*EXERCISE:*
Every line of the material is to be reproduced verbatim.

*DATA PROVIDED:*

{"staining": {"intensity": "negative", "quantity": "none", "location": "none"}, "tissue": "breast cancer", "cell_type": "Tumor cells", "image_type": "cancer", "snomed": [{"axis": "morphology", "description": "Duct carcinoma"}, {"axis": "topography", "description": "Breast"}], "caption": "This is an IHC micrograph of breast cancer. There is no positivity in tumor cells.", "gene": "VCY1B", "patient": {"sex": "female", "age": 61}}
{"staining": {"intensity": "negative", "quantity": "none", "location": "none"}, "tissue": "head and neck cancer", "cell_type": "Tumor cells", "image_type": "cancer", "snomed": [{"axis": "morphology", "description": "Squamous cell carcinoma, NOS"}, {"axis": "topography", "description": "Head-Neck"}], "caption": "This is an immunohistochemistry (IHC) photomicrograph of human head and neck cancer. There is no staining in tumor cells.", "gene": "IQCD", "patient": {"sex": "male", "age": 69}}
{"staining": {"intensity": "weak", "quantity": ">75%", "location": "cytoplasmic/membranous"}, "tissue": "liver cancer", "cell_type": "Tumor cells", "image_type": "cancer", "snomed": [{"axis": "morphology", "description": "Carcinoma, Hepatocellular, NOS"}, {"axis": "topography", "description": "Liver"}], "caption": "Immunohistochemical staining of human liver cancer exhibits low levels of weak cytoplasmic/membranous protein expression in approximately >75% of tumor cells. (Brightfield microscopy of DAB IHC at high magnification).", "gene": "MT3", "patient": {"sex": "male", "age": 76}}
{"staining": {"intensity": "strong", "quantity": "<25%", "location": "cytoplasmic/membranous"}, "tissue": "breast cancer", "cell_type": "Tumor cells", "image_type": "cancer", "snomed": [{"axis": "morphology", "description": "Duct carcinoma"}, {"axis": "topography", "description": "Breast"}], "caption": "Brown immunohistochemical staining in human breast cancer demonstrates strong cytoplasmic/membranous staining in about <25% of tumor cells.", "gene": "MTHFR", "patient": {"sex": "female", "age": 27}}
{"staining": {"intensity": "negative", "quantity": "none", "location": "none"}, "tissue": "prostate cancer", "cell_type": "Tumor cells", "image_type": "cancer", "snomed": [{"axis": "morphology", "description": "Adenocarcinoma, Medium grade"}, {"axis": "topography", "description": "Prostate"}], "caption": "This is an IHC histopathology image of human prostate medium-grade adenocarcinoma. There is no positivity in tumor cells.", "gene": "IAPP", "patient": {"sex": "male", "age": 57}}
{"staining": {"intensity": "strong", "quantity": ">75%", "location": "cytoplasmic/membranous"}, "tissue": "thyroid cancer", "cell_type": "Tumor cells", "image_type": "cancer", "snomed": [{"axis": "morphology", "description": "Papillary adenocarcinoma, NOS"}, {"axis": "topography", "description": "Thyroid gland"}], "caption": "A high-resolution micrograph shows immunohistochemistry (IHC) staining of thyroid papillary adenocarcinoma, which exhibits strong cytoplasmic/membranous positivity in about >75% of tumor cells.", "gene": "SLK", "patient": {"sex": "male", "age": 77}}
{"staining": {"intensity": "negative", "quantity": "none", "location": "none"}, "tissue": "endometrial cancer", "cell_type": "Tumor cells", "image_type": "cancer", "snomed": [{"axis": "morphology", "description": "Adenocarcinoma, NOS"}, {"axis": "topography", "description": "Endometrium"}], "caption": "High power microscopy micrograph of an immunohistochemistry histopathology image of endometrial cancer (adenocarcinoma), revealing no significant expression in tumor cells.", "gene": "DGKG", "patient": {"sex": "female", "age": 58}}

*ANSWER SECTION:*
{"staining": {"intensity": "negative", "quantity": "none", "location": "none"}, "tissue": "breast cancer", "cell_type": "Tumor cells", "image_type": "cancer", "snomed": [{"axis": "morphology", "description": "Duct carcinoma"}, {"axis": "topography", "description": "Breast"}], "caption": "This is an IHC micrograph of breast cancer. There is no positivity in tumor cells.", "gene": "VCY1B", "patient": {"sex": "female", "age": 61}}
{"staining": {"intensity": "negative", "quantity": "none", "location": "none"}, "tissue": "head and neck cancer", "cell_type": "Tumor cells", "image_type": "cancer", "snomed": [{"axis": "morphology", "description": "Squamous cell carcinoma, NOS"}, {"axis": "topography", "description": "Head-Neck"}], "caption": "This is an immunohistochemistry (IHC) photomicrograph of human head and neck cancer. There is no staining in tumor cells.", "gene": "IQCD", "patient": {"sex": "male", "age": 69}}
{"staining": {"intensity": "weak", "quantity": ">75%", "location": "cytoplasmic/membranous"}, "tissue": "liver cancer", "cell_type": "Tumor cells", "image_type": "cancer", "snomed": [{"axis": "morphology", "description": "Carcinoma, Hepatocellular, NOS"}, {"axis": "topography", "description": "Liver"}], "caption": "Immunohistochemical staining of human liver cancer exhibits low levels of weak cytoplasmic/membranous protein expression in approximately >75% of tumor cells. (Brightfield microscopy of DAB IHC at high magnification).", "gene": "MT3", "patient": {"sex": "male", "age": 76}}
{"staining": {"intensity": "strong", "quantity": "<25%", "location": "cytoplasmic/membranous"}, "tissue": "breast cancer", "cell_type": "Tumor cells", "image_type": "cancer", "snomed": [{"axis": "morphology", "description": "Duct carcinoma"}, {"axis": "topography", "description": "Breast"}], "caption": "Brown immunohistochemical staining in human breast cancer demonstrates strong cytoplasmic/membranous staining in about <25% of tumor cells.", "gene": "MTHFR", "patient": {"sex": "female", "age": 27}}
{"staining": {"intensity": "negative", "quantity": "none", "location": "none"}, "tissue": "prostate cancer", "cell_type": "Tumor cells", "image_type": "cancer", "snomed": [{"axis": "morphology", "description": "Adenocarcinoma, Medium grade"}, {"axis": "topography", "description": "Prostate"}], "caption": "This is an IHC histopathology image of human prostate medium-grade adenocarcinoma. There is no positivity in tumor cells.", "gene": "IAPP", "patient": {"sex": "male", "age": 57}}
{"staining": {"intensity": "strong", "quantity": ">75%", "location": "cytoplasmic/membranous"}, "tissue": "thyroid cancer", "cell_type": "Tumor cells", "image_type": "cancer", "snomed": [{"axis": "morphology", "description": "Papillary adenocarcinoma, NOS"}, {"axis": "topography", "description": "Thyroid gland"}], "caption": "A high-resolution micrograph shows immunohistochemistry (IHC) staining of thyroid papillary adenocarcinoma, which exhibits strong cytoplasmic/membranous positivity in about >75% of tumor cells.", "gene": "SLK", "patient": {"sex": "male", "age": 77}}
{"staining": {"intensity": "negative", "quantity": "none", "location": "none"}, "tissue": "endometrial cancer", "cell_type": "Tumor cells", "image_type": "cancer", "snomed": [{"axis": "morphology", "description": "Adenocarcinoma, NOS"}, {"axis": "topography", "description": "Endometrium"}], "caption": "High power microscopy micrograph of an immunohistochemistry histopathology image of endometrial cancer (adenocarcinoma), revealing no significant expression in tumor cells.", "gene": "DGKG", "patient": {"sex": "female", "age": 58}}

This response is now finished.